There are several methods to manage the population of striped cucumber beetles. One method is the use of biological control agents. Previously, arthropods that predate on striped cucumber beetles like spiders, rove beetles, and ground beetles have been used. Other types of predators include vertebrates, such as bats, which have also been used. Additionally flies, such as the Celatoria setosaI have been used to target striped cucumber beetles. These flies are a type of parasites that target striped cucumber beetles. Studies have shown that these parasitoid flies can infect around 43–54% of a striped cucumber beetle population.

Farmers can also implement different strategies to delay or limit the onset of striped cucumber beetle feeding. Due to striped cucumber beetle's attraction towards the chemical cucurbitacin in cucurbit crops, farmers can plant cucurbits that contain lower concentrations of cucurbitacin in areas with high concentrations of striped cucumber beetles. It was found that striped cucumber beetles were less drawn toward crops with lower amounts of cucurbitacin. In addition to selecting crops with low levels of cucurbitacin, farmers can select crops that have resistance against the Erwinia tracheiphila bacteria. One example of such a crop is watermelon while cucumber is highly prone to infection.

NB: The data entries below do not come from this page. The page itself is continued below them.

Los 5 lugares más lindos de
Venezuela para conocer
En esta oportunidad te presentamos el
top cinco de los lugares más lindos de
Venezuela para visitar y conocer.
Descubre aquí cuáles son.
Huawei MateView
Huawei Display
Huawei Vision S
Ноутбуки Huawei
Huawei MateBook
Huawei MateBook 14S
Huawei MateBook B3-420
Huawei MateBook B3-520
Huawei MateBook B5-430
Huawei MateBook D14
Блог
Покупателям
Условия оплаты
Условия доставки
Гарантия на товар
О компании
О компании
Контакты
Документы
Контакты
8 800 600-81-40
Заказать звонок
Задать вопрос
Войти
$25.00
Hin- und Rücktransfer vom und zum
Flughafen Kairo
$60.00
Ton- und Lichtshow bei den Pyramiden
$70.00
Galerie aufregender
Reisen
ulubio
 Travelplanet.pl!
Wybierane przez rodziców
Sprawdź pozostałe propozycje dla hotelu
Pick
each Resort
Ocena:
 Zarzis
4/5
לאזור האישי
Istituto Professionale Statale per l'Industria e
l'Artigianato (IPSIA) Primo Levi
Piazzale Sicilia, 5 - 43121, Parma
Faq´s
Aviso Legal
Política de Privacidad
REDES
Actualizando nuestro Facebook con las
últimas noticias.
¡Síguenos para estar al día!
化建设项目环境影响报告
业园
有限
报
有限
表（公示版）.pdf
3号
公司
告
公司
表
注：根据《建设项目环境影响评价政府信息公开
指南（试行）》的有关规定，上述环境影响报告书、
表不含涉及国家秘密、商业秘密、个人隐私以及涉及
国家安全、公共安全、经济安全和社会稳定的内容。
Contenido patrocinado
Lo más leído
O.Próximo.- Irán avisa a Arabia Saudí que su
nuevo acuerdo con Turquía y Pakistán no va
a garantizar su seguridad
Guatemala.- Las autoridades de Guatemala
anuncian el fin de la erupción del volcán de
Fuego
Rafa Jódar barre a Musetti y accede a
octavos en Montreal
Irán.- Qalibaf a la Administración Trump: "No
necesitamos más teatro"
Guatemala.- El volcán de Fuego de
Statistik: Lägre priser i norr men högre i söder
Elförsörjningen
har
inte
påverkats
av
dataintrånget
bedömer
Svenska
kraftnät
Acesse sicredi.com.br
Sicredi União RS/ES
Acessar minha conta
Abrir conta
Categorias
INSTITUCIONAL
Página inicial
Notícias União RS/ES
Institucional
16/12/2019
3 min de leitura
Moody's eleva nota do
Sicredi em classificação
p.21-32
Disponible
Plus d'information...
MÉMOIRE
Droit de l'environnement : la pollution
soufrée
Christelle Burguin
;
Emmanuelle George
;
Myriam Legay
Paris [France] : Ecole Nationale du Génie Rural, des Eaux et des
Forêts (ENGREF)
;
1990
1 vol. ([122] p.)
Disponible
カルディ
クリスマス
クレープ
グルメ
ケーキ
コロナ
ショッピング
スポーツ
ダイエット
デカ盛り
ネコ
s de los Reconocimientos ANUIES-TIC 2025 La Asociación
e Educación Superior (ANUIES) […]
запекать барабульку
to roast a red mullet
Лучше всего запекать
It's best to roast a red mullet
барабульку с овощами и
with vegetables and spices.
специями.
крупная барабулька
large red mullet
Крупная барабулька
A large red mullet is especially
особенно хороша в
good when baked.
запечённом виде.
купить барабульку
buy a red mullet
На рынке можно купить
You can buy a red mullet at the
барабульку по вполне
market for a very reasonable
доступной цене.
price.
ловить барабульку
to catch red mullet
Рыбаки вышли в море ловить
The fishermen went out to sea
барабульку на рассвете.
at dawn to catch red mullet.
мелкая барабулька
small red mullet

Farmers can also plant bait crops with high amounts of cucurbitacin on the perimeter of the field to attract striped cucumber beetles away from their main produce. Striped cucumber beetle-specific insecticides can then be sprayed on the bait crop rather than using a broad-spectrum insecticide on the entire field. This is beneficial because too much usage of broad-spectrum insecticides can cause insects to build resistance easily.

Some research indicates that striped cucumber beetle damage can be reduced by the use of vermicompost fertilizer compared to inorganic fertilizer. Researchers suggest that the mechanism by which vermicompost reduces beetle damage is due to an increase in phenolic compounds in plants grown with vermicompost.